There’s one thing about the recent economic downturn on which both sides of the political aisle can agree: consumers are more conscientiousness about how, when and with whom they spend their money. Consumers’ expectations of business are changing, and corporations are increasingly asked to help solve our shared economic, social and environmental challenges. The conversation is shifting from how the “shareholders” (company leadership and investors) benefit to how “stakeholders” (the company and the community) benefit.
In a marketplace rife with choices, consumers are asking about the origin of a product, the environmental impact of its production, and how the company plans to “close the loop” to minimize – if not entirely eliminate – waste. Consumers want to know what percentage of profits is used to benefit their community. Further, consumers want to know your stated corporate values and are checking to see if your actions mirror those values.
Government regulators and industry standards may be tough to satisfy, but today’s consumers and their expectations of your business are tougher.
If you have not yet included social responsibility as part of your plan for sustainable, long-term success, it’s time to get on the bandwagon. In the last decade, there has been a growing acknowledgment that companies that improve the welfare of people and the environment become more profitable. The concept has taken root on both US coasts, the West Coast in particular, and is rapidly reaching into all corners of our country. Texas is no exception. While our collective Texan business persona is often described as that of the maverick set on doing things her own way, barriers and critics be damned, it is not a persona that will withstand the growing pressure of consumer expectations as we surge toward a post-consumerist economy.
Quite plainly, companies that have adopted a Triple Bottom Line (TBL) approach to business are landing new clients, setting themselves above and apart from their competition, and solidly staking claim to a leading position in their markets. What is TBL exactly?
As Andy Savitz, author of The Triple Bottom Line, states: “TBL is the place where corporate and societal interests intersect. It is a new way to measure the bottom line — where profits go side-by-side with environmental and social performance.” Mr. Savitz further asserts, “The truly sustainable company would have no need to write checks to charity or ‘give back’ to the local community, because the company’s daily operations would not deprive the community, but would enrich it.” It makes sense; it sounds like the definition of a good corporate citizen, but amped up.

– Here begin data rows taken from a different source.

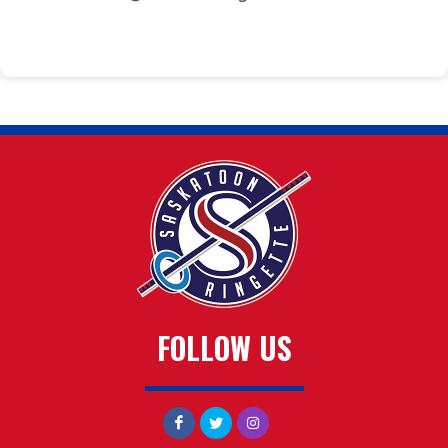
FOLLOW US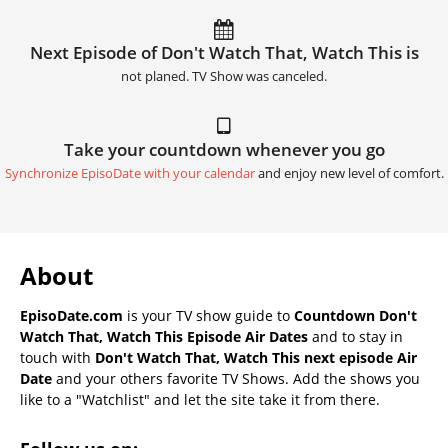
Next Episode of Don't Watch That, Watch This is
not planed. TV Show was canceled.
Take your countdown whenever you go
Synchronize EpisoDate with your calendar
and enjoy new level of comfort.
About
EpisoDate.com
is your TV show guide to
Countdown Don't
Watch That, Watch This Episode Air Dates
and to stay in
touch with
Don't Watch That, Watch This next episode Air
Date
and your others favorite TV Shows. Add the shows you
like to a "Watchlist" and let the site take it from there.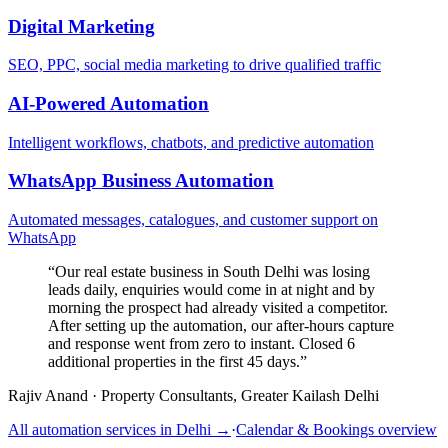
Digital Marketing
SEO, PPC, social media marketing to drive qualified traffic
AI-Powered Automation
Intelligent workflows, chatbots, and predictive automation
WhatsApp Business Automation
Automated messages, catalogues, and customer support on
WhatsApp
“
Our real estate business in South Delhi was losing
leads daily, enquiries would come in at night and by
morning the prospect had already visited a competitor.
After setting up the automation, our after-hours capture
and response went from zero to instant. Closed 6
additional properties in the first 45 days.
”
Rajiv Anand
·
Property Consultants, Greater Kailash Delhi
All automation services in
Delhi
→
·
Calendar & Bookings
overview
→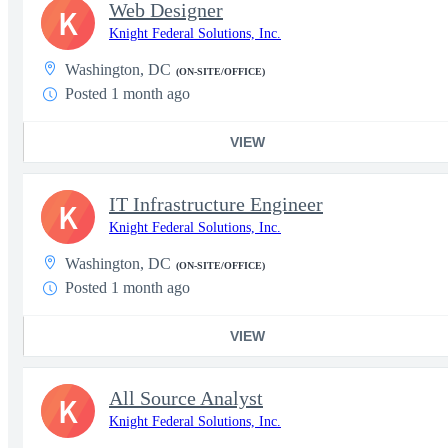
Web Designer
K
Knight Federal Solutions, Inc.
Washington, DC
(ON-SITE/OFFICE)
Posted 1 month ago
VIEW
IT Infrastructure Engineer
K
Knight Federal Solutions, Inc.
Washington, DC
(ON-SITE/OFFICE)
Posted 1 month ago
VIEW
All Source Analyst
K
Knight Federal Solutions, Inc.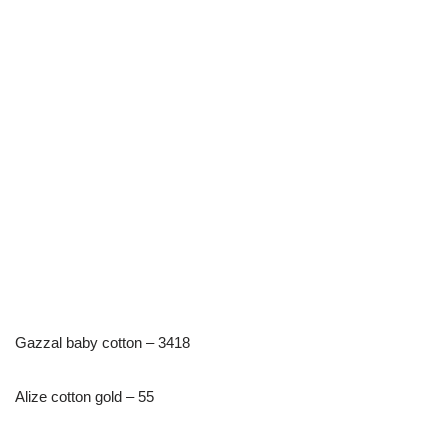
Gazzal baby cotton – 3418
Alize cotton gold – 55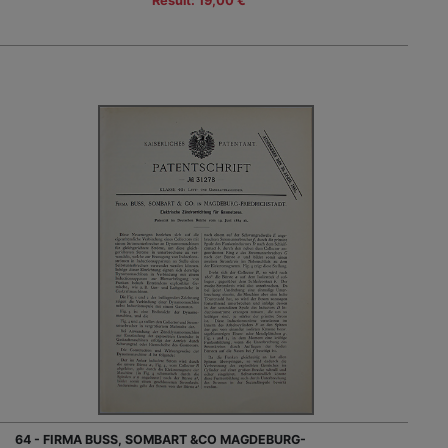
Result: 19,00 €
64 - FIRMA BUSS, SOMBART &CO MAGDEBURG-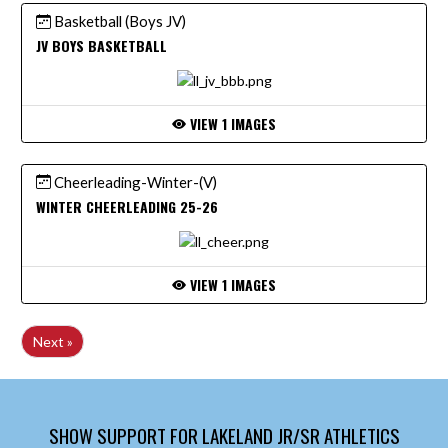
Basketball (Boys JV)
JV BOYS BASKETBALL
VIEW 1 IMAGES
Cheerleading-Winter-(V)
WINTER CHEERLEADING 25-26
VIEW 1 IMAGES
Next »
SHOW SUPPORT FOR LAKELAND JR/SR ATHLETICS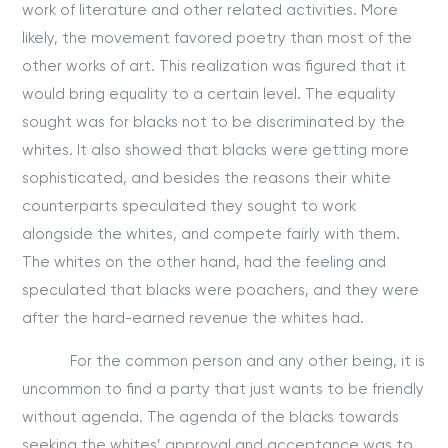
work of literature and other related activities. More
likely, the movement favored poetry than most of the
other works of art. This realization was figured that it
would bring equality to a certain level. The equality
sought was for blacks not to be discriminated by the
whites. It also showed that blacks were getting more
sophisticated, and besides the reasons their white
counterparts speculated they sought to work
alongside the whites, and compete fairly with them.
The whites on the other hand, had the feeling and
speculated that blacks were poachers, and they were
after the hard-earned revenue the whites had.
For the common person and any other being, it is
uncommon to find a party that just wants to be friendly
without agenda. The agenda of the blacks towards
seeking the whites’ approval and acceptance was to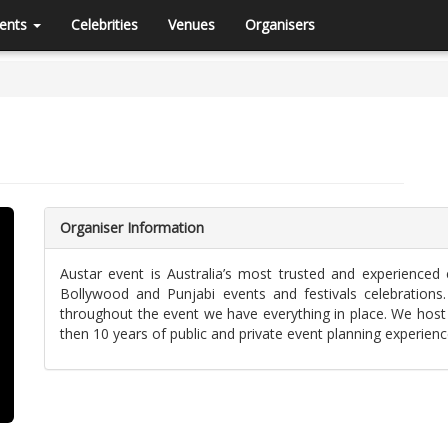
ents
Celebrities
Venues
Organisers
Organiser Information
Austar event is Australia’s most trusted and experienced
Bollywood and Punjabi events and festivals celebrations
throughout the event we have everything in place. We host
then 10 years of public and private event planning experienc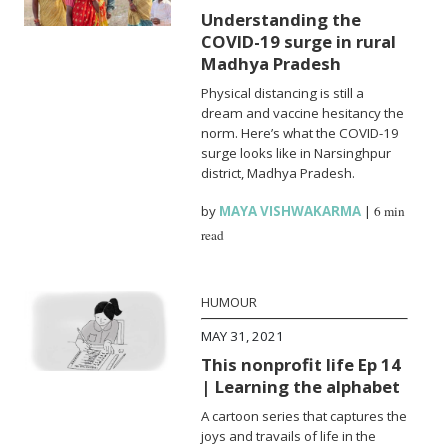
Understanding the
COVID-19 surge in rural
Madhya Pradesh
Physical distancing is still a
dream and vaccine hesitancy the
norm. Here’s what the COVID-19
surge looks like in Narsinghpur
district, Madhya Pradesh.
by
MAYA VISHWAKARMA
|
6 min
read
HUMOUR
MAY 31, 2021
This nonprofit life Ep 14
| Learning the alphabet
A cartoon series that captures the
joys and travails of life in the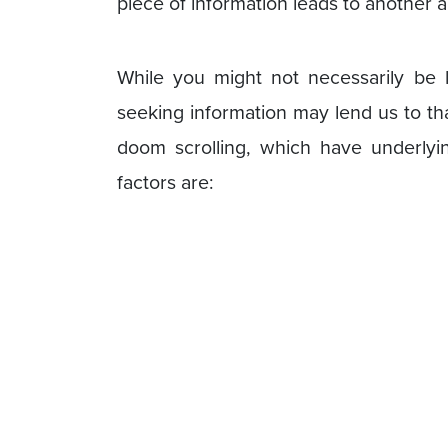
piece of information leads to another a
While you might not necessarily be 
seeking information may lend us to th
doom scrolling, which have underlyi
factors are: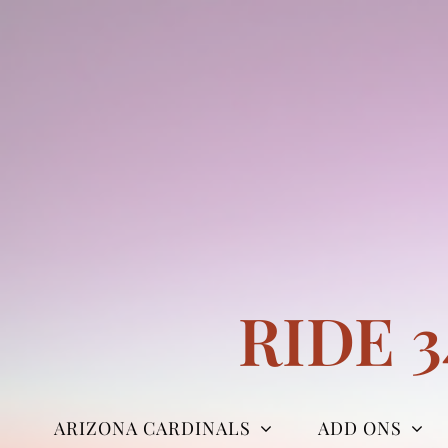
Skip
to
content
RIDE 
ARIZONA CARDINALS
ADD ONS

So you may be thinking, “TBL. Got it. I’ll get my team right on that.” Is TBL enough? It’s a good start, but no. It’s not enough. Consider this: on top of this consumer demand for a healthy TBL is a growing interest in and focus on localized economies. Therefore, businesses are faced with a unique challenge to not only talk the talk of TBL, but also to walk the walk … in their own backyards. In other words, consumers want businesses to demonstrate social responsibility by putting their money where their life is.
As is becoming increasingly evident, operating a sustainable, successful business is tied more closely than ever to localized social responsibility. For even the most sophisticated of Texas companies, this is no short order. So, how can your senior leadership create a roadmap to sustainability while also achieving a positive TBL with appropriate localized interests? With a few well-crafted strategies:
• Select and focus on localized, high-impact issues that align with your corporate values
• Build long-term partnerships with action-oriented community organizations
• Develop an internal process for managing and directing resources where they have the greatest impact
• Align company, consumer and advocacy policies
• Analyze the market for existing gaps and craft a conscientious response that will result in a win-win situation for your company and underserved communities/
These strategies aren’t just for large corporations; they are achievable by smaller businesses as well. In fact, I would posit that smaller, locally owned businesses have an advantage. Local businesses are considered the real pillars of a prosperous, sustainable economy. Organizations such as Sustainable Seattle contend that of every dollar spent at a locally owned business, 45-cents of that dollar is reinvested locally by way of jobs, purchasing other goods and services, and tax revenue. Trends indicate that Americans are shifting their spending from goods to services, economic activity that promises to expand the local business sector, since most services depend on direct, personal, and, ultimately, local relationships.
Incorporating social responsibility into your company’s sustainable business strategy is not only smart, but also simply the right thing to do. As you plan for your next fiscal year, keep your eye on the Triple Bottom Line, and be deliberate about your company’s role in and responsibility to the communities in which it lives. And when you are well on your way, we’ll talk about upgrading to an Integrated Bottom Line.